The research (Flageol et al., 2023; the original GoF book) and every serious modern OOP system (Rust traits, Go interfaces, Swift protocols) has moved away from classical inheritance because of fragile-base-class coupling. Yoru provides explicit delegation for the cases where "is-a" genuinely models the domain.

Why algebraic effects instead of async/await?

async/await colours the call graph: once a function is async, every caller must be. Algebraic effects don't.
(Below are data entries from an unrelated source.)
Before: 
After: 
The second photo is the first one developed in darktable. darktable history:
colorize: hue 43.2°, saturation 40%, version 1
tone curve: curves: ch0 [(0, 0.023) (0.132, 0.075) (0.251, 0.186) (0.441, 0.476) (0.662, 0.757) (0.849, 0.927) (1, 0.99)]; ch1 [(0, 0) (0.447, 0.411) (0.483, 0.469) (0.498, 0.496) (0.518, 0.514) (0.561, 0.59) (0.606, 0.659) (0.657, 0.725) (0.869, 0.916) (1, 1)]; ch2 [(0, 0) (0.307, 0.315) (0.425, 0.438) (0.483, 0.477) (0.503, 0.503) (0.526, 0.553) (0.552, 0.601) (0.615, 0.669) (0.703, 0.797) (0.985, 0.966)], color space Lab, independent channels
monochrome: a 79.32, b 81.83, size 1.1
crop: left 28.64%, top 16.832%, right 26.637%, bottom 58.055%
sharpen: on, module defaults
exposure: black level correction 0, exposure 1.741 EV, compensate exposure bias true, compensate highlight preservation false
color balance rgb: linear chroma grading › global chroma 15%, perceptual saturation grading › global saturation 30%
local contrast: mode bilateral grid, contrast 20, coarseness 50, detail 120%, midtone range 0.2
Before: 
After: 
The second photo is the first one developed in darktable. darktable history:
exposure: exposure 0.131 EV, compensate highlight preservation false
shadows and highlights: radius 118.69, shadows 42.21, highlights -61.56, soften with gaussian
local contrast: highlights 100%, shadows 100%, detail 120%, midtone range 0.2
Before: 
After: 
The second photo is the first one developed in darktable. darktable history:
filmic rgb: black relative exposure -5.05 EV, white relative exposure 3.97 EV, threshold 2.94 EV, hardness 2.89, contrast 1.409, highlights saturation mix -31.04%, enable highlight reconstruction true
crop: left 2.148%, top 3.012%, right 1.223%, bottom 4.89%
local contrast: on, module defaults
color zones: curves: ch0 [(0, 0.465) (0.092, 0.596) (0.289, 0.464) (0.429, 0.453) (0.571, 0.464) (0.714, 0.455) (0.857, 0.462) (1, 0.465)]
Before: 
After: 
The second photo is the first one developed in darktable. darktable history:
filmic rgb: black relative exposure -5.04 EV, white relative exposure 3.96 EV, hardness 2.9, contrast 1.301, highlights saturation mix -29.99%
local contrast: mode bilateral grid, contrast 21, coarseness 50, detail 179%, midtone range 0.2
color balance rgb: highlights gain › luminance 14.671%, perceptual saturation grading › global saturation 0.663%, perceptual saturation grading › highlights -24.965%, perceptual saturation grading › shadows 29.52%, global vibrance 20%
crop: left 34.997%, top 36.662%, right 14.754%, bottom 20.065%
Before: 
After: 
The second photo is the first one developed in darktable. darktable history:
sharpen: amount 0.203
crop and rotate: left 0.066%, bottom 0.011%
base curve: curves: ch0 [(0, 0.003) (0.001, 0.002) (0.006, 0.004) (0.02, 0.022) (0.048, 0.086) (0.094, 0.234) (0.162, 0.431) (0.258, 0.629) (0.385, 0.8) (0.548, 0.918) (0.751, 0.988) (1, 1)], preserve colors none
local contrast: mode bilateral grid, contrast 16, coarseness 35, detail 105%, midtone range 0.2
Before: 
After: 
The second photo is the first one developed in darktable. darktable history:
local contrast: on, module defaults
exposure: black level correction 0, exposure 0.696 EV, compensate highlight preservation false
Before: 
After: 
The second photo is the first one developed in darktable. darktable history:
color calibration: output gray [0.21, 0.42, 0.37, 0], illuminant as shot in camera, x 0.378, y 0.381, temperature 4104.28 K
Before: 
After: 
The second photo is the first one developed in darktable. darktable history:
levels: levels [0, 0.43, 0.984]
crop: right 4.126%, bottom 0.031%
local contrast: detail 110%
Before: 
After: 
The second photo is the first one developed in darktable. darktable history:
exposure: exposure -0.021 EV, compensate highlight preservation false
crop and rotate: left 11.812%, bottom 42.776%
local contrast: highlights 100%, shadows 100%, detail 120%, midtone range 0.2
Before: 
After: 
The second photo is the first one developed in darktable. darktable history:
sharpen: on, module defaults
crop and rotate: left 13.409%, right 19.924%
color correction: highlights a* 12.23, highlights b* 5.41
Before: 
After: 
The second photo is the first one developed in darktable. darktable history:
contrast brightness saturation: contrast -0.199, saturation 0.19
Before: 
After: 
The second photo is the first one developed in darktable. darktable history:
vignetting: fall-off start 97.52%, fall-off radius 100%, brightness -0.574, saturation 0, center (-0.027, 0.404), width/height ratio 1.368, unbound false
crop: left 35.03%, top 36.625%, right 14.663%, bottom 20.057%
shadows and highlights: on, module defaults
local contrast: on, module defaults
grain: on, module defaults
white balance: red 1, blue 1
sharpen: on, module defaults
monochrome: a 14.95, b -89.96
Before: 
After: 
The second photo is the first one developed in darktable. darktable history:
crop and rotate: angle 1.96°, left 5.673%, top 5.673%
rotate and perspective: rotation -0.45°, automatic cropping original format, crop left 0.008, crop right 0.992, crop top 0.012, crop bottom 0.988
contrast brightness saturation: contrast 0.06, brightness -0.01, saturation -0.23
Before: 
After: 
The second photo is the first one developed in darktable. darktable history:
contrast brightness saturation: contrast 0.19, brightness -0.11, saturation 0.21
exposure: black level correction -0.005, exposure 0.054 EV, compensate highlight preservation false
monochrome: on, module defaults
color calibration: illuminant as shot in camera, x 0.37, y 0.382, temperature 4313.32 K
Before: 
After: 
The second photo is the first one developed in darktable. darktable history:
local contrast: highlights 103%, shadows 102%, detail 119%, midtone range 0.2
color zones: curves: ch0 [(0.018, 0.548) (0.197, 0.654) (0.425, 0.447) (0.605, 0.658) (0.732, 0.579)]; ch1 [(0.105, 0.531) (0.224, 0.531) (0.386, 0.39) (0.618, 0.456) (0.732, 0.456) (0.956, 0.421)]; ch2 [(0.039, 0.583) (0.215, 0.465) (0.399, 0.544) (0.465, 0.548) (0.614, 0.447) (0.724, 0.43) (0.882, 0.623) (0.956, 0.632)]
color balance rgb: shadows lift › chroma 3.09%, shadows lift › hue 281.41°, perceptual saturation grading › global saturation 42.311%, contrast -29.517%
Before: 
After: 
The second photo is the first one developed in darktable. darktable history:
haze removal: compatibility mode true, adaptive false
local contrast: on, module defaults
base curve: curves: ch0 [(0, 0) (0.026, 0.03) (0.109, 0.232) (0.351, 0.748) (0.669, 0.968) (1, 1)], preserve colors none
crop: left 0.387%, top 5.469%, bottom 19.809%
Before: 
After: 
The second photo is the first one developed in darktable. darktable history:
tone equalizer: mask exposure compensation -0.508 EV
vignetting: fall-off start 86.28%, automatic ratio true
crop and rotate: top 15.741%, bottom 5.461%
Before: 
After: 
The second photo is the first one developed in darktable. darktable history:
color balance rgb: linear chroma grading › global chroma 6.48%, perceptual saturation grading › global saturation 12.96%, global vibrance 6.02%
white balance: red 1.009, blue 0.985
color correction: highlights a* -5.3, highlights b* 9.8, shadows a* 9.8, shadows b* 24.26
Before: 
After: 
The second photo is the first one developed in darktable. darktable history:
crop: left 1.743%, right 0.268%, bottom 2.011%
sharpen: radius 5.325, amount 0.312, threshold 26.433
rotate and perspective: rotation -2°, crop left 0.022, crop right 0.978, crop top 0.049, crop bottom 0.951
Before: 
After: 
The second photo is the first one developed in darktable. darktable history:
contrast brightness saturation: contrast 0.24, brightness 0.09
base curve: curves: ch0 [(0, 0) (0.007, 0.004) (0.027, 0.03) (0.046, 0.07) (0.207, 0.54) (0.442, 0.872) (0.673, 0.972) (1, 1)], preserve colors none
Leijen's Structured Asynchrony paper (Microsoft Research, 2018) shows that full async/await (including cancellation and timeouts) can be implemented as a library on top of algebraic effects, but not the other way around.

Why reference capabilities?

Go's "share memory by communicating" is aspirational advice, not enforcement. Rust's borrow checker enforces uniqueness but imposes a steep mental model and has no actor story. Pony's reference capabilities are the only production feature that proves data-race freedom at compile time without forcing a borrow-checker tax. Yoru adopts a simplified six-capability subset.

Why interpreted first?

Crystal demonstrates that a language with strong ergonomics can start interpreted and later compile to native. Building the type checker, effect inference engine, and actor scheduler before committing to an IR reduces iteration cost. Phase 0 hosts on Go because its scheduler and GC are well-suited to a green-thread interpreter.